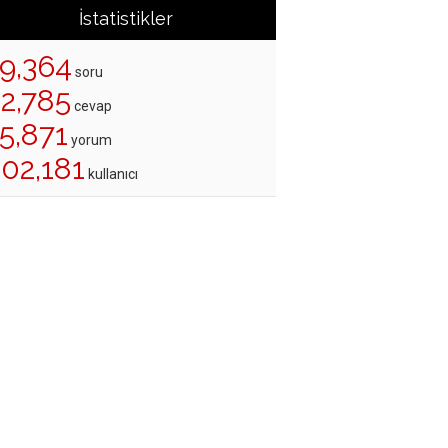
İstatistikler
19,364
soru
22,785
cevap
5,871
yorum
202,181
kullanıcı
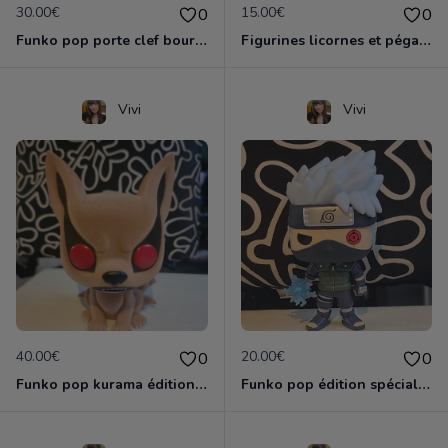
30.00€
15.00€
0
0
Funko pop porte clef bourriquet
Figurines licornes et pégase
Vivi
Vivi
40.00€
20.00€
0
0
Funko pop kurama édition spéciale
Funko pop édition spéciale kakashi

== == ==

# [Directions for this task]
Each line of the listing must be restated word for word, and the pictures left out.

# [Task result]
İstatistikler
19,364
soru
22,785
cevap
5,871
yorum
202,181
kullanıcı
30.00€
15.00€
0
0
Funko pop porte clef bourriquet
Figurines licornes et pégase
Vivi
Vivi
40.00€
20.00€
0
0
Funko pop kurama édition spéciale
Funko pop édition spéciale kakashi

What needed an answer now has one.